Kennedy and Sachs debated opposite approaches to facilitating international development, ranging from community-based organizations to more centralized international bodies. Kennedy highlighted the mobilization of activists in impoverished countries as a major step to improving conditions, while Sachs emphasized the duty of the rich to help break what he viewed as a vicious cycle of destitution.
Sachs attributed the persistent poverty of developing nations to a cycle in which impoverished countries only become more impoverished by remaining trapped in their conditions.
But according to him, today’s society is equipped with such advanced technology and tools that it has an "opportunity in history to see the end of that kind of poverty."
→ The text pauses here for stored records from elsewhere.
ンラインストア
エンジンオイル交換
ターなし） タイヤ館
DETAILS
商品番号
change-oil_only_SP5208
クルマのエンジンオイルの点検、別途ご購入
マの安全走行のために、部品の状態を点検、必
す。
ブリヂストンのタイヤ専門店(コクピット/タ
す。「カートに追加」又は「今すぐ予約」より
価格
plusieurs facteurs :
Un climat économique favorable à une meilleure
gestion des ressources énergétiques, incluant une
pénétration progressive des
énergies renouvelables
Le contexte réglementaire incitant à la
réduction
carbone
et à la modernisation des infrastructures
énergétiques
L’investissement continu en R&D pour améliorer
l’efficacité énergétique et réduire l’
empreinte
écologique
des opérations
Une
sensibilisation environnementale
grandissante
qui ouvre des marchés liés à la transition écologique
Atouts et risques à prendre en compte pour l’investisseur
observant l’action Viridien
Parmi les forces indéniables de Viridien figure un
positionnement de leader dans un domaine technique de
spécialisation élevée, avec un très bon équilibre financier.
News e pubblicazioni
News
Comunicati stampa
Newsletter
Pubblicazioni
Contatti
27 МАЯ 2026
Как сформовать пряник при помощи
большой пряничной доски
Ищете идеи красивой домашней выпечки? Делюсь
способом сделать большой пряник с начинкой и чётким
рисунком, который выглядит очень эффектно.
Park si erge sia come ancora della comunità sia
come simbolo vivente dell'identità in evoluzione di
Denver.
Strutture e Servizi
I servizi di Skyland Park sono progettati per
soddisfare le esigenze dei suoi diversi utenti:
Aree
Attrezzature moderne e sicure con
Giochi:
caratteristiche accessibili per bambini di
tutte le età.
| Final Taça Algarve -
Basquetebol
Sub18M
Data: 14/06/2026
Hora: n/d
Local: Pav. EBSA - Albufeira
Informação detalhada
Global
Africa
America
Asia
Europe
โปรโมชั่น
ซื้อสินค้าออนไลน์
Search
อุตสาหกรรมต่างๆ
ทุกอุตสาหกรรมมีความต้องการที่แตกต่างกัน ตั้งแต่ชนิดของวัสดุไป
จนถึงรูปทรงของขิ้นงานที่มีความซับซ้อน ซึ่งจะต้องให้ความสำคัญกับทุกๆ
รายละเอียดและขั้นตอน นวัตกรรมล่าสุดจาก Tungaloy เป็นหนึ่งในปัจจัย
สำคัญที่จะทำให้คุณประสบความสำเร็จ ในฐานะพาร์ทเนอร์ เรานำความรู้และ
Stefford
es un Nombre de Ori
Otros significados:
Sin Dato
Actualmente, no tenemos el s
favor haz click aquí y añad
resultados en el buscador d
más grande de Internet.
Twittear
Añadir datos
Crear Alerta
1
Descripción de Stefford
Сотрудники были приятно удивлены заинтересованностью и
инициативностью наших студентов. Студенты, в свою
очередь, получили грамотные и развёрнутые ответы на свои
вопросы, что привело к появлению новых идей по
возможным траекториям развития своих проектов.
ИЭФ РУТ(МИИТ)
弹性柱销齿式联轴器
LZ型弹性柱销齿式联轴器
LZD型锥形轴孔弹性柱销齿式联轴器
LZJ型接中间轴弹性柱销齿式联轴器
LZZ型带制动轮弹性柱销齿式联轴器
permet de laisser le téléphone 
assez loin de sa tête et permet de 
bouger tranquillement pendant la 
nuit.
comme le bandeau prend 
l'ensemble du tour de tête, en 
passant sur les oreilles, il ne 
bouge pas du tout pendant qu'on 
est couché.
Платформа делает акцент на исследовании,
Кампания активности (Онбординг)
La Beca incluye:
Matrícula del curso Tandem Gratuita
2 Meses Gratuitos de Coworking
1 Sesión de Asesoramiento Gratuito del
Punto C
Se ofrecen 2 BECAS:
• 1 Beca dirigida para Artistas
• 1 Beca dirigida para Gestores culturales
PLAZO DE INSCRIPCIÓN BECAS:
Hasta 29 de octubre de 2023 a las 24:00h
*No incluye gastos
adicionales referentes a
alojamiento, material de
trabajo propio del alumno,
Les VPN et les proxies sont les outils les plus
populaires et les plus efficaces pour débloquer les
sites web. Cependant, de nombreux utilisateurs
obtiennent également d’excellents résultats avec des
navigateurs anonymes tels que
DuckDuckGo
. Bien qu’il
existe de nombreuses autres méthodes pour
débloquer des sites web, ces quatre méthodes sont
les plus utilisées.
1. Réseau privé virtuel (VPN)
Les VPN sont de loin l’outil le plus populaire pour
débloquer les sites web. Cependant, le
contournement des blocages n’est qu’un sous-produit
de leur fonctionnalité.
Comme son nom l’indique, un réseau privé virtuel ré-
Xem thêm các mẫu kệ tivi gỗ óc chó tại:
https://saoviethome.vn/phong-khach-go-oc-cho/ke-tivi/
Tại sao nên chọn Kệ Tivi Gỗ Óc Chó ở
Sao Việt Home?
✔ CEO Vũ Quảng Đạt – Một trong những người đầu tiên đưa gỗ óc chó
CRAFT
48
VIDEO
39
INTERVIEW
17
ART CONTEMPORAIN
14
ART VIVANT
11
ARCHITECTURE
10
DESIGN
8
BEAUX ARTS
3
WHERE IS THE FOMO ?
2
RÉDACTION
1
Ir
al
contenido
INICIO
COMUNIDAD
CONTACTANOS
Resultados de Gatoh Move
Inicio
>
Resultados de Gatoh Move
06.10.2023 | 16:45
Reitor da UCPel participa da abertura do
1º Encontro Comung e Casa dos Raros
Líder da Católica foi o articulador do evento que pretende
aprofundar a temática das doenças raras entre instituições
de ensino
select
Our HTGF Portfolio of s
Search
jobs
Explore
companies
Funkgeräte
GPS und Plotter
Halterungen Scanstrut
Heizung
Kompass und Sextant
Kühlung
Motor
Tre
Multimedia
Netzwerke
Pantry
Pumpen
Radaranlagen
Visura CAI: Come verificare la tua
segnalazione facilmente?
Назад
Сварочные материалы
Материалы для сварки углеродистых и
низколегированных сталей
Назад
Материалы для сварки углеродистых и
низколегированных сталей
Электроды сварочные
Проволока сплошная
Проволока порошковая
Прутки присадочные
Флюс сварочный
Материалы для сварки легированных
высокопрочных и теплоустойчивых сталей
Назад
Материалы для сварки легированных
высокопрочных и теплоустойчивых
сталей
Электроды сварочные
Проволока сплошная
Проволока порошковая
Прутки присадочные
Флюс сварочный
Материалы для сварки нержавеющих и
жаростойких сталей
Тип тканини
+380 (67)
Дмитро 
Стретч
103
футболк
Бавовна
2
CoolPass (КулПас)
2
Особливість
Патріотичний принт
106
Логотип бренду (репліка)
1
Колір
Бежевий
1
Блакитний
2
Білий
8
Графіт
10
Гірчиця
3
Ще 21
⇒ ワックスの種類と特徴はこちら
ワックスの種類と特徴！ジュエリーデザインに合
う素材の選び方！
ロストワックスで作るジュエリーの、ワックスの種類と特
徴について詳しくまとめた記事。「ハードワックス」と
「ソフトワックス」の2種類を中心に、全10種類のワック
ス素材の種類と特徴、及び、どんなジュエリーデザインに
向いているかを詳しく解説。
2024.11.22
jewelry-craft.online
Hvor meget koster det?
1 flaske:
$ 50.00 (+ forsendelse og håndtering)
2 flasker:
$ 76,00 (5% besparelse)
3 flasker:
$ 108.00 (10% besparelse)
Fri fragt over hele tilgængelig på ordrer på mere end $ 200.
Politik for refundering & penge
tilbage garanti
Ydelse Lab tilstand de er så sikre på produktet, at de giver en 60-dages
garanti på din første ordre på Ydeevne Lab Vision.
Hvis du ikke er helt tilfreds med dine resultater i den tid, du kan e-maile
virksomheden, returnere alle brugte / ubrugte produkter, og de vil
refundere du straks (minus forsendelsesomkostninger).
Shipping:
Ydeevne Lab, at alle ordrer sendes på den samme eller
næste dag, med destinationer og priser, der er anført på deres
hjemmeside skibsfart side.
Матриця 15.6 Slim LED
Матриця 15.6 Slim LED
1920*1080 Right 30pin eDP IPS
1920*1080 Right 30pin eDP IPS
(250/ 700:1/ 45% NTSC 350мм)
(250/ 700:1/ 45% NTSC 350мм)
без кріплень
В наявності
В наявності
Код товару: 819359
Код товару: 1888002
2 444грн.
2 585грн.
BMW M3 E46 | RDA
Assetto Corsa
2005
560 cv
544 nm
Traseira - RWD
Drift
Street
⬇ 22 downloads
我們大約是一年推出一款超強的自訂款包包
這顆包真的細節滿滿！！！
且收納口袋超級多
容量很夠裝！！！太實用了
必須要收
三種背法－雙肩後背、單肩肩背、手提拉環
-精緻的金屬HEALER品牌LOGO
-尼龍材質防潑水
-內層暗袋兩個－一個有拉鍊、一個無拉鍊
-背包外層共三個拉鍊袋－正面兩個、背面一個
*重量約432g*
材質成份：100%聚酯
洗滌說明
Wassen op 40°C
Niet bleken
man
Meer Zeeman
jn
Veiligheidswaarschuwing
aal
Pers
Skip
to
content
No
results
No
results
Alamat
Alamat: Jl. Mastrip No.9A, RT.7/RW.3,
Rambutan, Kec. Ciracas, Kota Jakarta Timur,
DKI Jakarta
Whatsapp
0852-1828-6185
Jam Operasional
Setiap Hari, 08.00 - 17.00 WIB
Kennedy criticized the poverty trap described by Sachs, arguing that such a cycle overlooks the heavy influence of capitalist development programs in producing extreme conditions of poverty.
Kennedy cited as an example the Muslim population living in the poorest area of Ghana, who are "not left behind, not trapped" by the Ghanean environment, but instead are hindered by imposition of one-size-fits-all development programs, many of which fail to take into account the needs of individual areas.
According to Kennedy, only on-ground, community-based bottom up approaches that mobilize the developing nation’s population can successfully create a sustainable plan for alleviating extreme poverty.
"Human rights or technical guidance of foreign money does not help," he added.
Sachs said that the development process leads to inevitable exploitation along the way, but added that "development is not the cause [of poverty], but an unfinished process" towards moving out of widespread poverty.
Only by continuing the development process can the most destitute nations reach a stage in which they are no longer as vulnerable to such exploitation, he said.
Friday’s talk highlighted the publication of the recent book "Stones of Hope: How African Activist Reclaim Human Rights to Challenge Global Poverty," which compiles in-field experiences of various activists throughout Africa and theoretical essays on development.